L’indicateur 5 appartient au critère 2 du RNQ. Il impose à tout prestataire de définir des objectifs opérationnels et évaluables pour chaque prestation. Il fait partie des 17 super-indicateurs du référentiel : tout manquement, même partiel, déclenche automatiquement une non-conformité majeure. Il s’applique à toutes les catégories d’actions.
Quelle est la différence entre un objectif opérationnel et un objectif pédagogique ?
L’objectif de formation décrit les compétences visées à l’issue de la prestation. L’objectif pédagogique décrit les étapes intermédiaires qui permettent d’y parvenir. Pour l’indicateur 5, le guide Qualiopi exige que les objectifs soient spécifiques à la prestation et évaluables. En pratique, formuler vos objectifs avec des verbes d’action observables (identifier, analyser, appliquer) et préciser comment vous allez évaluer leur atteinte suffit à satisfaire l’indicateur.
Quels verbes utiliser pour rédiger des objectifs conformes à Qualiopi ?
Utilisez des verbes d’action observables : identifier, analyser, appliquer, concevoir, rédiger, utiliser, calculer, diagnostiquer, évaluer, comparer. Évitez les verbes abstraits non mesurables : comprendre, connaître, savoir, maîtriser, appréhender. Un objectif avec un verbe abstrait sera systématiquement contesté par l’auditeur.

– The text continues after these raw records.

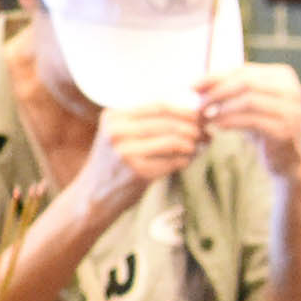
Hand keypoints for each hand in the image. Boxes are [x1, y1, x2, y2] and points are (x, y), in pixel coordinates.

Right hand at [71, 100, 202, 219]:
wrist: (94, 195)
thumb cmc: (115, 162)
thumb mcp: (121, 134)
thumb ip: (147, 120)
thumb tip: (194, 109)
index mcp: (113, 116)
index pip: (158, 105)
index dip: (184, 109)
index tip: (200, 115)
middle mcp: (117, 132)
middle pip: (168, 122)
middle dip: (193, 127)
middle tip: (206, 133)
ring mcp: (126, 152)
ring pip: (174, 141)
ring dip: (192, 144)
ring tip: (198, 146)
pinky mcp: (137, 172)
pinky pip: (173, 162)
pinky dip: (185, 160)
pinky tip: (186, 161)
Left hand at [197, 62, 300, 177]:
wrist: (289, 158)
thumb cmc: (263, 127)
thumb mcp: (248, 104)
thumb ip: (230, 90)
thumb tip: (196, 83)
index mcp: (283, 75)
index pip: (243, 70)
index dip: (215, 77)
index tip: (192, 86)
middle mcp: (292, 89)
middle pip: (246, 82)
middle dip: (217, 92)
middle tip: (198, 104)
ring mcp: (292, 109)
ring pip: (248, 100)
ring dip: (222, 108)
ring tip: (205, 116)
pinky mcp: (286, 129)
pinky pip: (252, 120)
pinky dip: (230, 121)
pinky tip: (217, 126)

Combien d’objectifs faut-il par formation ?
Le guide Qualiopi ne fixe pas de nombre minimum ni maximum. En pratique, 3 à 5 objectifs opérationnels par journée de formation est une proportion cohérente. L’important est que chaque objectif corresponde à une séquence pédagogique dans votre programme et que vous puissiez démontrer comment vous évaluez son atteinte.
Faut-il mentionner les objectifs dans la convention de formation ?
Oui. Les objectifs font partie des 9 items de l’indicateur 1 du critère 1. Ils doivent figurer dans tout document transmis au bénéficiaire avant la contractualisation : programme, devis, convention, livret d’accueil. Si les objectifs sont dans votre programme interne mais absents des supports transmis au bénéficiaire, vous risquez une double non-conformité sur les indicateurs 1 et 5.
Quel est le lien entre l’indicateur 5 et les indicateurs 6 et 11 de Qualiopi ?
Ces trois indicateurs forment une chaîne logique. L’indicateur 5 définit les objectifs. L’indicateur 6 vérifie que les contenus et modalités permettent d’atteindre ces objectifs. L’indicateur 11 vérifie que vous évaluez effectivement leur atteinte en fin de prestation. L’auditeur compare ces trois éléments. Une incohérence entre eux, même sur un seul indicateur, peut créer des non-conformités en cascade.